Mało brakowało, a nasza waluta nazywałaby się zupełnie inaczej. 5 lutego 1919 roku Naczelnik Państwa marszałek Józef Piłsudski podpisał dekret, na mocy którego nasza narodowa waluta miała się nazywać "lech".
Tę nazwę zaproponowała Polska Krajowa Kasa Pożyczkowa, czyli ówczesny odpowiednik Narodowego Banku Polskiego. Posłom w Sejmie "lech" nie przypadł jednak do gustu. Zastanawiali się także nad nazwą "pol", ale ostatecznie, 28 lutego zmienili nazwę waluty na "złotego". Miało być to odwołaniem do historycznej waluty Królestwa Polskiego.
Ta waluta weszła do obiegu w 1924 roku, mocą rozporządzenia prezydenta Wojciechowskiego.

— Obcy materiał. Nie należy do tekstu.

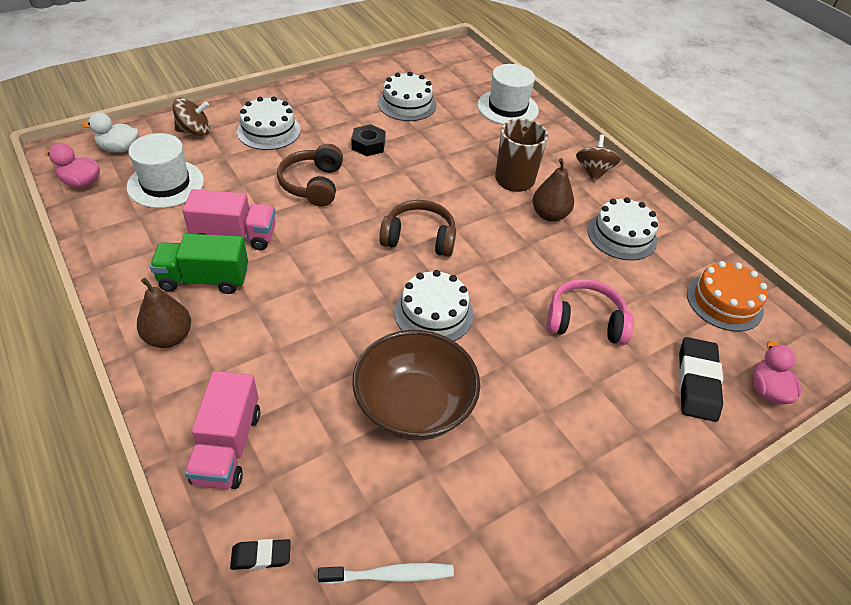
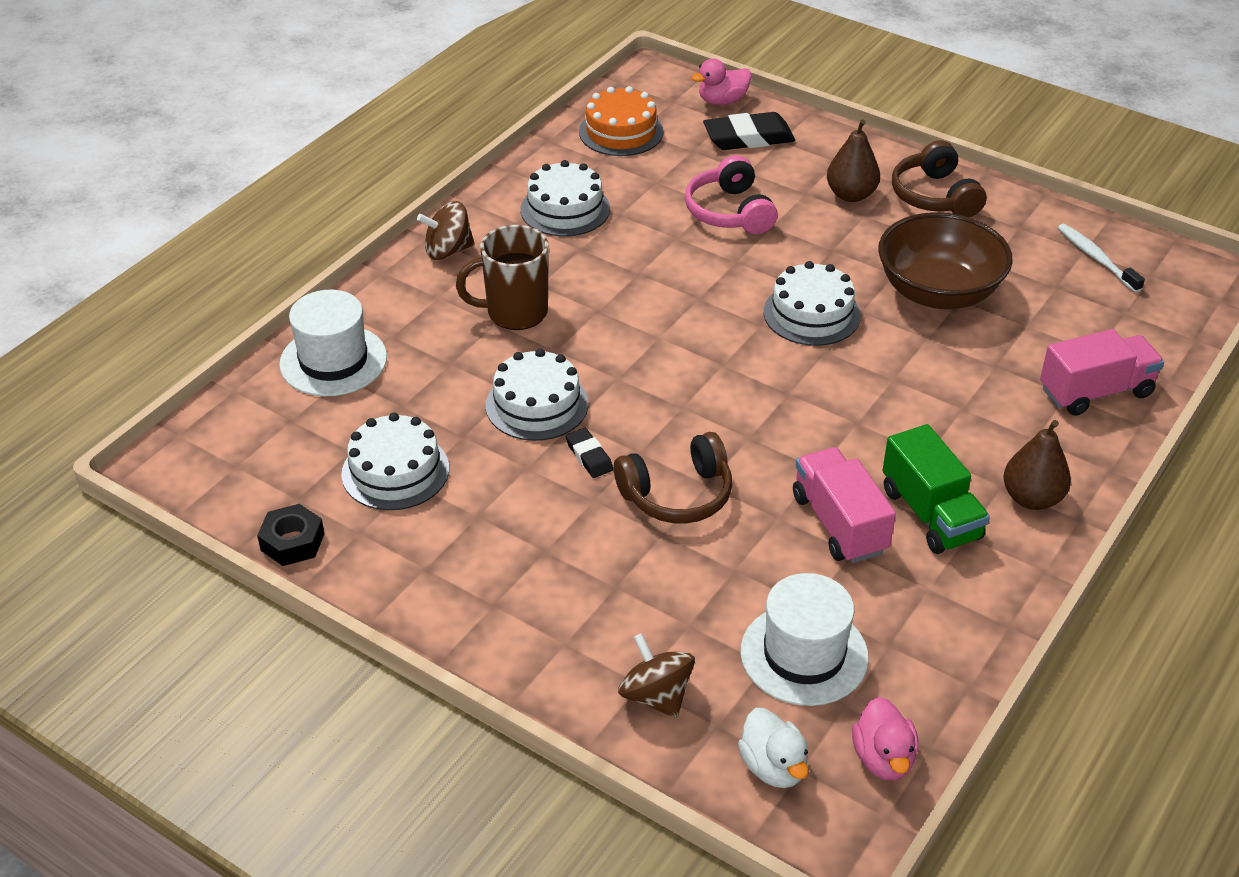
camera: 110 degrees left, 5 degrees down
(261, 556) = (1156, 329): black eraser -> black eraser (589, 456)
(268, 131) = (586, 603): white cake -> white cake (537, 405)
(368, 145) = (541, 474): black nut -> black nut (292, 542)
(419, 238) = (702, 360): brown headphones -> brown headphones (934, 196)
(549, 215) = (570, 268): brown pear -> brown pear (851, 195)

Dziś, w 90. urodziny złotego, musimy się zastanowić, czy śpiewać naszym banknotom i monetom "Sto lat". Rząd cały czas rozważa przecież zastąpienie złotego unijnym euro. Niewykluczone więc, że nasza narodowa waluta nie przetrwa do swoich setnych urodzin. Chyba, że ją obronimy.